TASK DIRECTIONS ▸ Edit the lines between the one holding "elevation (m): 1050" and the one holding "type status: Isotype", inclusive, so that "collectors" becomes "collected by" and nothing else changes. Return only those lines.

Records from a collection
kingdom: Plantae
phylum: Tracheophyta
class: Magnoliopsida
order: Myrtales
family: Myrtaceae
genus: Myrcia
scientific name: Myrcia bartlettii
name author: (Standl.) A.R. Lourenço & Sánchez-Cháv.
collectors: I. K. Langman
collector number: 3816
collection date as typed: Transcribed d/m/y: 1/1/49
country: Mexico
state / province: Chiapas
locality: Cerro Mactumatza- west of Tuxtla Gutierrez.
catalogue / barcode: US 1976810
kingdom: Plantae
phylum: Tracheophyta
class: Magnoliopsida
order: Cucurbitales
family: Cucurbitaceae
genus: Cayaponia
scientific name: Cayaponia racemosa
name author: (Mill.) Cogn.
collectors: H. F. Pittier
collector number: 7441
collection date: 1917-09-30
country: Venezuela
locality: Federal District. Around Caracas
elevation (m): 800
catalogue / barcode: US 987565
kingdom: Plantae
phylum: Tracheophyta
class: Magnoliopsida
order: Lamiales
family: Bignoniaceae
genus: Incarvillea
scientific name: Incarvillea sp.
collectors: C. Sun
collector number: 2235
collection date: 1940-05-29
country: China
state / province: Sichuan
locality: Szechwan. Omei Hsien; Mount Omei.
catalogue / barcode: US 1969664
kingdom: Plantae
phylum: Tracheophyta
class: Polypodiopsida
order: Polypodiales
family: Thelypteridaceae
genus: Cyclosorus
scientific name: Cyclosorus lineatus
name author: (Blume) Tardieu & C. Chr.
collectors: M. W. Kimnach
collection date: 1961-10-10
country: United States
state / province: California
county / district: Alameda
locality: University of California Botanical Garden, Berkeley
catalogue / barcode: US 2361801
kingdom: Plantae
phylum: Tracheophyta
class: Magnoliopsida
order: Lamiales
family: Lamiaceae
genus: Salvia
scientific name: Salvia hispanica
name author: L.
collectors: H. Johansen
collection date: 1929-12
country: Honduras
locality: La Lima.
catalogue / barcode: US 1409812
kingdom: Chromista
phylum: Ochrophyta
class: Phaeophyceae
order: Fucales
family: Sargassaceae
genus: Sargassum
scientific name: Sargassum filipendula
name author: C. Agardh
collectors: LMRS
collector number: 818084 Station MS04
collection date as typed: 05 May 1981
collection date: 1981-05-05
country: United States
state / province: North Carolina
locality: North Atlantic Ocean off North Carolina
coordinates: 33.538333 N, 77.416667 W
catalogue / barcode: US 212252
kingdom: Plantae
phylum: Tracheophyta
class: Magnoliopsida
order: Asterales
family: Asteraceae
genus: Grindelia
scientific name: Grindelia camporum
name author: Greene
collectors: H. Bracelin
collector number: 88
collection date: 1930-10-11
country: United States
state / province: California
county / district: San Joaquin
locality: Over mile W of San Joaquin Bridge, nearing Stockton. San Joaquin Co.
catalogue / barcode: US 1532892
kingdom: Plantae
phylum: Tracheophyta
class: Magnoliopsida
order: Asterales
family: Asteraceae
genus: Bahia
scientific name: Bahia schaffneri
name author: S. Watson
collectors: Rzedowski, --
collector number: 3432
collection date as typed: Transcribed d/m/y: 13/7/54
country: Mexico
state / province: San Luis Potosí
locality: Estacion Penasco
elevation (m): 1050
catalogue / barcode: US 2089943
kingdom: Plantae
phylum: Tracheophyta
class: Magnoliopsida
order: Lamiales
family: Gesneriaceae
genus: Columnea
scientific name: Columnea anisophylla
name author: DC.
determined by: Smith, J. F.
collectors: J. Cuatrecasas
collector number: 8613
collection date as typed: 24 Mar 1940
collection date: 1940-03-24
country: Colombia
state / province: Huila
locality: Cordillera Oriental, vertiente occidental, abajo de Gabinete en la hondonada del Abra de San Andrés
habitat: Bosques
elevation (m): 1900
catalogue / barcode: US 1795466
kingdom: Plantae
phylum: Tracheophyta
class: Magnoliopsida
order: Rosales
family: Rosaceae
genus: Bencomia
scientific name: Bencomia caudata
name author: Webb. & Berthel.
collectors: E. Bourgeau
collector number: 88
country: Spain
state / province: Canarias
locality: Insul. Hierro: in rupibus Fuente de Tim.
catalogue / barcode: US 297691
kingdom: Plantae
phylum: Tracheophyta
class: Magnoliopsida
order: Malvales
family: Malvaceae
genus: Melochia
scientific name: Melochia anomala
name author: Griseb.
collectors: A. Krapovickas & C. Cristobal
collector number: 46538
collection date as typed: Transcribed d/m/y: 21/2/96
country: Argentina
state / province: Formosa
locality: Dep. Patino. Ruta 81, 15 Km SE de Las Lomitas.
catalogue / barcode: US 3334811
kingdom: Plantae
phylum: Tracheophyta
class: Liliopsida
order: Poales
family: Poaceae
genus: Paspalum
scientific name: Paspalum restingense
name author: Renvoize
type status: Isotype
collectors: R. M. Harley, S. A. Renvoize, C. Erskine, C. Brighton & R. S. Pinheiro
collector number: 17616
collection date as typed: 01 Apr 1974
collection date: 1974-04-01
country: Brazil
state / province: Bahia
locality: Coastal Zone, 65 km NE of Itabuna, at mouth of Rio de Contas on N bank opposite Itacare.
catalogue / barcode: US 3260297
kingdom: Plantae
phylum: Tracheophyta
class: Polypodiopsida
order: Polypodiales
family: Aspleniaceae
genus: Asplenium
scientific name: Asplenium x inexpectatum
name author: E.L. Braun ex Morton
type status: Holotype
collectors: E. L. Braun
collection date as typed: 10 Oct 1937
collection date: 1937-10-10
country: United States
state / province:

RESULT FOR THIS TASK ▸
elevation (m): 1050
catalogue / barcode: US 2089943
kingdom: Plantae
phylum: Tracheophyta
class: Magnoliopsida
order: Lamiales
family: Gesneriaceae
genus: Columnea
scientific name: Columnea anisophylla
name author: DC.
determined by: Smith, J. F.
collected by: J. Cuatrecasas
collector number: 8613
collection date as typed: 24 Mar 1940
collection date: 1940-03-24
country: Colombia
state / province: Huila
locality: Cordillera Oriental, vertiente occidental, abajo de Gabinete en la hondonada del Abra de San Andrés
habitat: Bosques
elevation (m): 1900
catalogue / barcode: US 1795466
kingdom: Plantae
phylum: Tracheophyta
class: Magnoliopsida
order: Rosales
family: Rosaceae
genus: Bencomia
scientific name: Bencomia caudata
name author: Webb. & Berthel.
collected by: E. Bourgeau
collector number: 88
country: Spain
state / province: Canarias
locality: Insul. Hierro: in rupibus Fuente de Tim.
catalogue / barcode: US 297691
kingdom: Plantae
phylum: Tracheophyta
class: Magnoliopsida
order: Malvales
family: Malvaceae
genus: Melochia
scientific name: Melochia anomala
name author: Griseb.
collected by: A. Krapovickas & C. Cristobal
collector number: 46538
collection date as typed: Transcribed d/m/y: 21/2/96
country: Argentina
state / province: Formosa
locality: Dep. Patino. Ruta 81, 15 Km SE de Las Lomitas.
catalogue / barcode: US 3334811
kingdom: Plantae
phylum: Tracheophyta
class: Liliopsida
order: Poales
family: Poaceae
genus: Paspalum
scientific name: Paspalum restingense
name author: Renvoize
type status: Isotype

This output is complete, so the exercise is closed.